■ **Instructions to follow**: Your task is to find every line of the listing that includes "mouse" and copy it.

■ **Source data**:
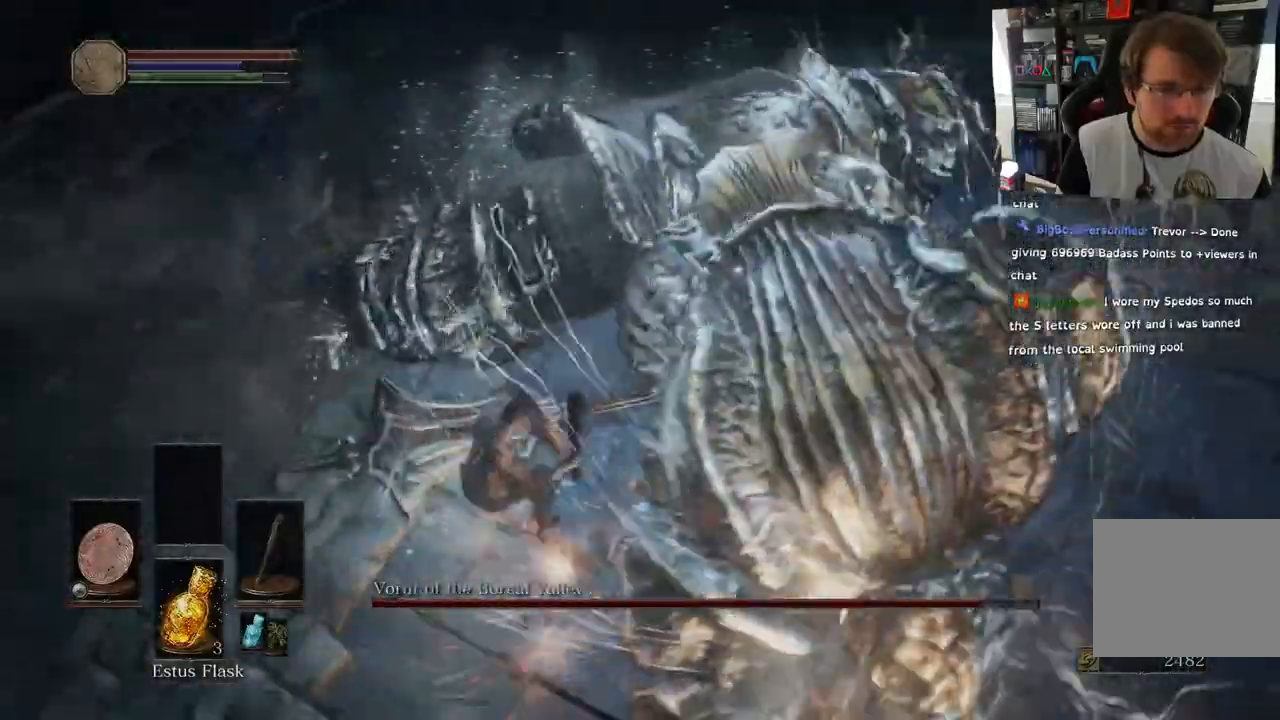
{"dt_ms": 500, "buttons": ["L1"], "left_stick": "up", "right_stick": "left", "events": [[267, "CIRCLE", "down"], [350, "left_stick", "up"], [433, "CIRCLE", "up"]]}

...

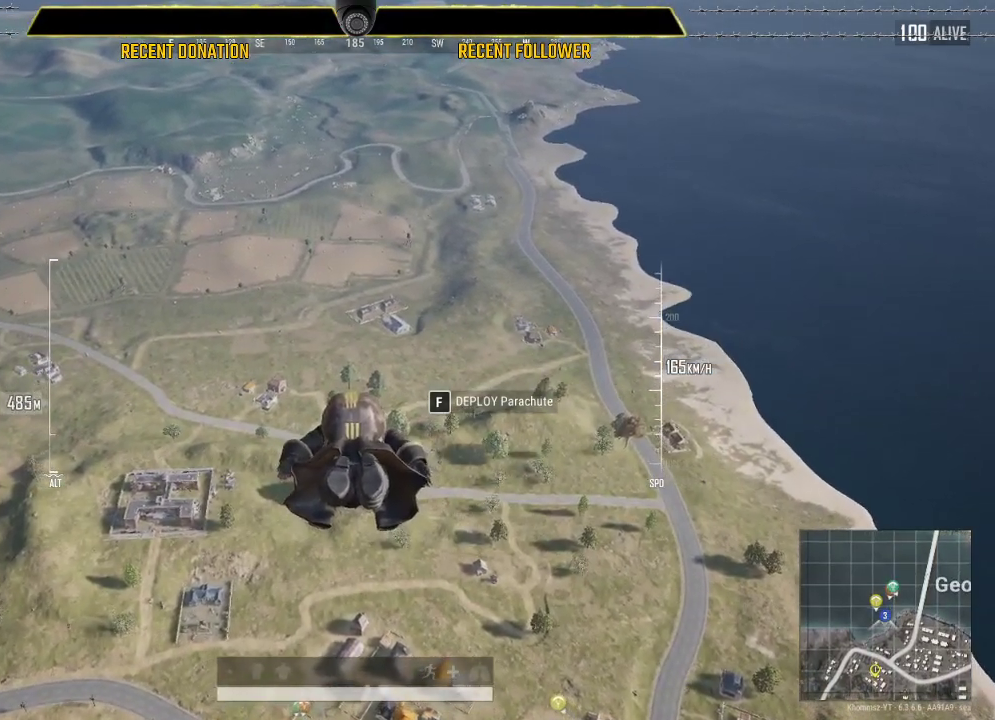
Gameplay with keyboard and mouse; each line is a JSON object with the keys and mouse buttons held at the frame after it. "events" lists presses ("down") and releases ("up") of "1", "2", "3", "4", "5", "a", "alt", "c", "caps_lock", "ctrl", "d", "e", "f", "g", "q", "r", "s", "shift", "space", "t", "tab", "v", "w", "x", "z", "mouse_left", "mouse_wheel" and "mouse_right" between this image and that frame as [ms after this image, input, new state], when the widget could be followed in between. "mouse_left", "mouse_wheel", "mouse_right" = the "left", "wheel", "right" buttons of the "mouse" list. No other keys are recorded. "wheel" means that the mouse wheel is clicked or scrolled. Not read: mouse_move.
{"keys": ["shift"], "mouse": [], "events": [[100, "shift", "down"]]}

■ **Answer area**:
Gameplay with keyboard and mouse; each line is a JSON object with the keys and mouse buttons held at the frame after it. "events" lists presses ("down") and releases ("up") of "1", "2", "3", "4", "5", "a", "alt", "c", "caps_lock", "ctrl", "d", "e", "f", "g", "q", "r", "s", "shift", "space", "t", "tab", "v", "w", "x", "z", "mouse_left", "mouse_wheel" and "mouse_right" between this image and that frame as [ms after this image, input, new state], when the widget could be followed in between. "mouse_left", "mouse_wheel", "mouse_right" = the "left", "wheel", "right" buttons of the "mouse" list. No other keys are recorded. "wheel" means that the mouse wheel is clicked or scrolled. Not read: mouse_move.
{"keys": ["shift"], "mouse": [], "events": [[100, "shift", "down"]]}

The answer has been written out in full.